(WORK INSTRUCTIONS)
Would you work out how many of the lines below hold "Primary" and reply with nothing but the number?

(RECORDS SHOWN)
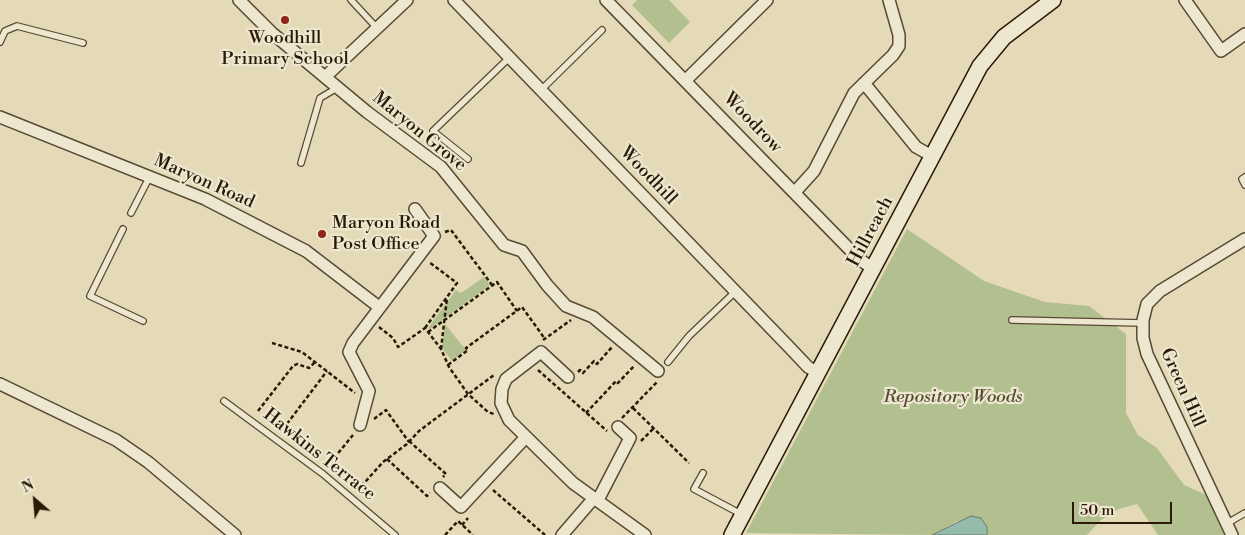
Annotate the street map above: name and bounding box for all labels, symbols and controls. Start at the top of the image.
marker: Woodhill Primary School [279,14,291,26]
place label: Woodhill Primary School [221,28,349,70]
street label: Maryon Grove [368,88,470,176]
street label: Woodrow [718,88,786,158]
street label: Woodhill [615,142,681,210]
street label: Maryon Road [150,150,258,214]
street label: Hillreach [844,193,898,271]
place label: Maryon Road Post Office [332,213,440,255]
marker: Maryon Road Post Office [316,228,328,240]
street label: Green Hill [1155,345,1209,431]
park label: Repository Woods [883,387,1023,409]
street label: Hawkins Terrace [258,404,380,506]
north arrow [10,475,60,525]
text: N [19,476,37,497]
scale bar [1075,492,1175,524]
text: 50 m [1080,501,1114,520]

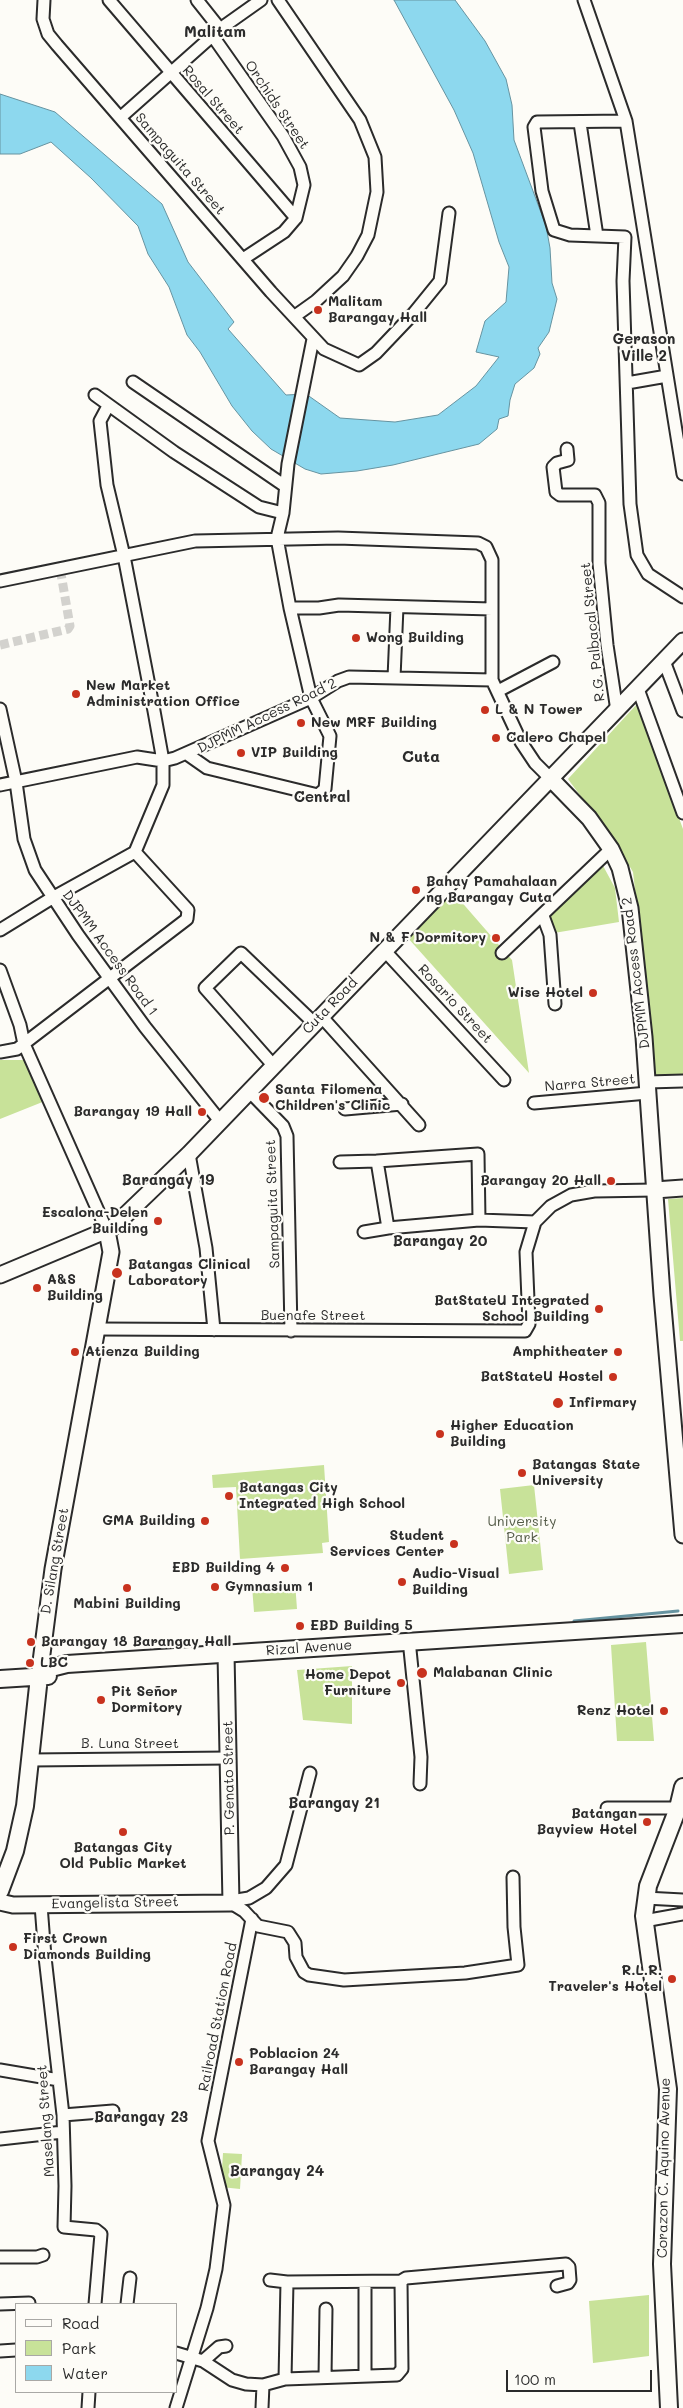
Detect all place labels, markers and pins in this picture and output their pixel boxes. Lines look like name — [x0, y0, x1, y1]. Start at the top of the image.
place label: Malitam Barangay Hall — [328, 294, 427, 326]
marker: Malitam Barangay Hall — [312, 304, 324, 316]
place label: Wong Building — [366, 630, 464, 646]
marker: Wong Building — [350, 632, 362, 644]
place label: New Market Administration Office — [86, 678, 240, 710]
marker: New Market Administration Office — [70, 688, 82, 700]
place label: L & N Tower — [495, 702, 583, 718]
marker: L & N Tower — [479, 704, 491, 716]
place label: New MRF Building — [311, 715, 437, 731]
marker: New MRF Building — [295, 717, 307, 729]
place label: Calero Chapel — [506, 730, 606, 746]
marker: Calero Chapel — [490, 732, 502, 744]
place label: VIP Building — [251, 745, 338, 761]
marker: VIP Building — [235, 747, 247, 759]
place label: Bahay Pamahalaan ng Barangay Cuta — [426, 874, 557, 906]
marker: Bahay Pamahalaan ng Barangay Cuta — [410, 884, 422, 896]
place label: N & F Dormitory — [370, 930, 486, 946]
marker: N & F Dormitory — [490, 932, 502, 944]
place label: Wise Hotel — [508, 985, 583, 1001]
marker: Wise Hotel — [587, 987, 599, 999]
place label: Santa Filomena Children's Clinic — [275, 1082, 390, 1114]
marker: Santa Filomena Children's Clinic — [257, 1091, 271, 1105]
place label: Barangay 19 Hall — [73, 1104, 192, 1120]
marker: Barangay 19 Hall — [196, 1106, 208, 1118]
place label: Barangay 20 Hall — [480, 1173, 601, 1189]
marker: Barangay 20 Hall — [605, 1175, 617, 1187]
place label: Escalona-Delen Building — [42, 1205, 148, 1238]
marker: Escalona-Delen Building — [152, 1215, 164, 1227]
place label: Batangas Clinical Laboratory — [128, 1257, 250, 1290]
marker: Batangas Clinical Laboratory — [110, 1266, 124, 1280]
place label: A&S Building — [47, 1272, 103, 1304]
marker: A&S Building — [31, 1282, 43, 1294]
place label: BatStateU Integrated School Building — [434, 1293, 589, 1325]
marker: BatStateU Integrated School Building — [593, 1303, 605, 1315]
place label: Atienza Building — [85, 1344, 200, 1360]
place label: Amphitheater — [512, 1344, 608, 1360]
marker: Atienza Building — [69, 1346, 81, 1358]
marker: Amphitheater — [612, 1346, 624, 1358]
place label: BatStateU Hostel — [481, 1369, 603, 1385]
marker: BatStateU Hostel — [607, 1371, 619, 1383]
place label: Infirmary — [569, 1395, 637, 1411]
marker: Infirmary — [551, 1396, 565, 1410]
place label: Higher Education Building — [450, 1418, 573, 1450]
marker: Higher Education Building — [434, 1428, 446, 1440]
place label: Batangas State University — [532, 1457, 640, 1490]
marker: Batangas State University — [516, 1467, 528, 1479]
place label: Batangas City Integrated High School — [239, 1480, 405, 1512]
marker: Batangas City Integrated High School — [223, 1490, 235, 1502]
place label: GMA Building — [102, 1513, 195, 1529]
marker: GMA Building — [199, 1515, 211, 1527]
place label: Student Services Center — [330, 1528, 444, 1560]
marker: Student Services Center — [448, 1538, 460, 1550]
place label: EBD Building 4 — [172, 1560, 275, 1576]
marker: EBD Building 4 — [279, 1562, 291, 1574]
place label: Audio-Visual Building — [412, 1566, 499, 1598]
marker: Audio-Visual Building — [396, 1576, 408, 1588]
place label: Gymnasium 1 — [225, 1579, 313, 1595]
marker: Gymnasium 1 — [209, 1581, 221, 1593]
marker: Mabini Building — [121, 1582, 133, 1594]
place label: Mabini Building — [73, 1596, 181, 1612]
place label: EBD Building 5 — [310, 1618, 413, 1634]
marker: EBD Building 5 — [294, 1620, 306, 1632]
place label: Barangay 18 Barangay Hall — [41, 1634, 231, 1650]
marker: Barangay 18 Barangay Hall — [25, 1636, 37, 1648]
place label: LBC — [40, 1655, 68, 1671]
marker: LBC — [24, 1657, 36, 1669]
place label: Malabanan Clinic — [433, 1665, 553, 1681]
marker: Malabanan Clinic — [415, 1666, 429, 1680]
place label: Home Depot Furniture — [305, 1667, 391, 1700]
marker: Home Depot Furniture — [395, 1677, 407, 1689]
place label: Pit Señor Dormitory — [111, 1684, 182, 1716]
marker: Pit Señor Dormitory — [95, 1694, 107, 1706]
place label: Renz Hotel — [577, 1703, 654, 1719]
marker: Renz Hotel — [658, 1705, 670, 1717]
place label: Batangan Bayview Hotel — [537, 1806, 637, 1838]
marker: Batangan Bayview Hotel — [641, 1816, 653, 1828]
marker: Batangas City Old Public Market — [117, 1826, 129, 1838]
place label: Batangas City Old Public Market — [60, 1840, 186, 1872]
place label: First Crown Diamonds Building — [23, 1931, 151, 1964]
marker: First Crown Diamonds Building — [7, 1941, 19, 1953]
place label: R.L.R. Traveler's Hotel — [549, 1963, 662, 1995]
marker: R.L.R. Traveler's Hotel — [666, 1973, 678, 1985]
place label: Poblacion 24 Barangay Hall — [249, 2046, 348, 2078]
marker: Poblacion 24 Barangay Hall — [233, 2056, 245, 2068]

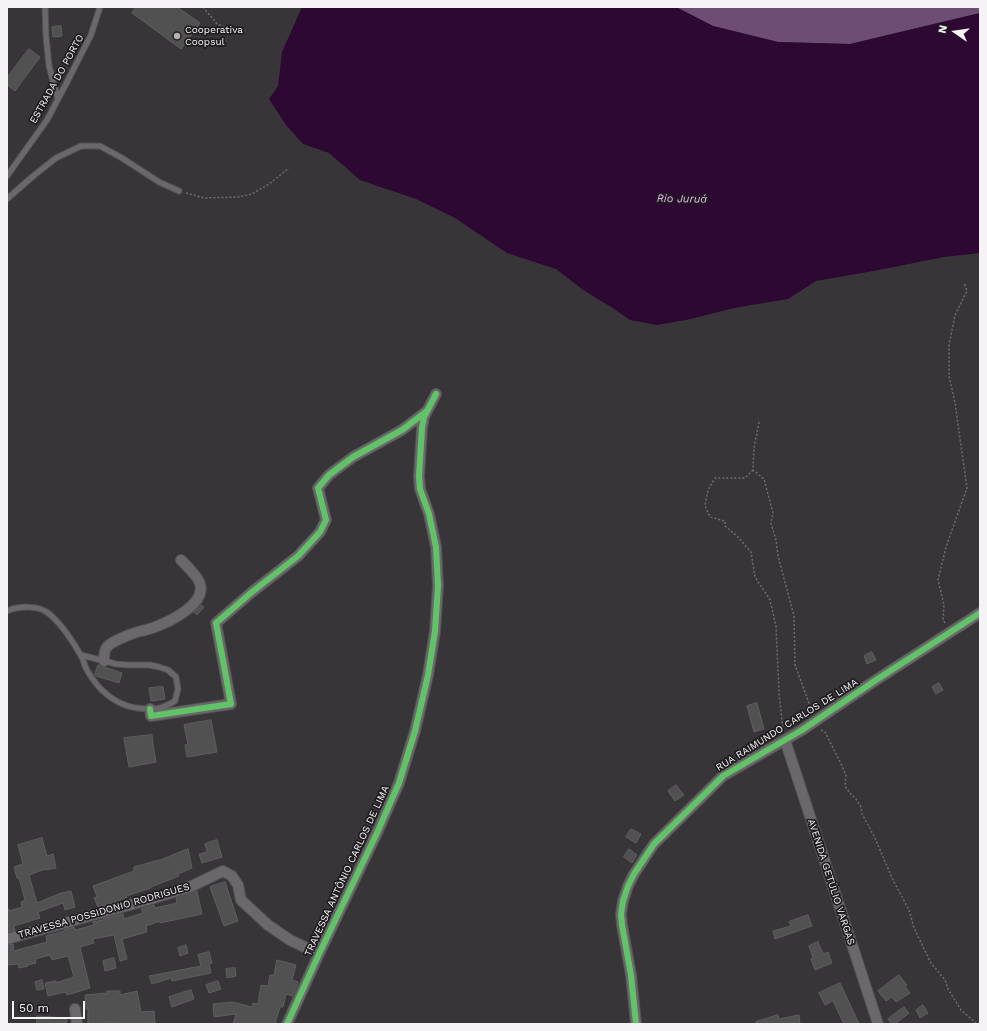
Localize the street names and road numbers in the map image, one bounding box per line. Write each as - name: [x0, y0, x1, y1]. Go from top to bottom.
- street label: ESTRADA DO PORTO: [27, 32, 87, 126]
- street label: RUA RAIMUNDO CARLOS DE LIMA: [714, 676, 860, 774]
- street label: TRAVESSA ANTÔNIO CARLOS DE LIMA: [302, 784, 392, 958]
- street label: AVENIDA GETÚLIO VARGAS: [805, 817, 857, 947]
- street label: TRAVESSA POSSIDONIO RODRIGUES: [17, 881, 191, 941]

(SOLUTION TO THIS EXERCISE)
2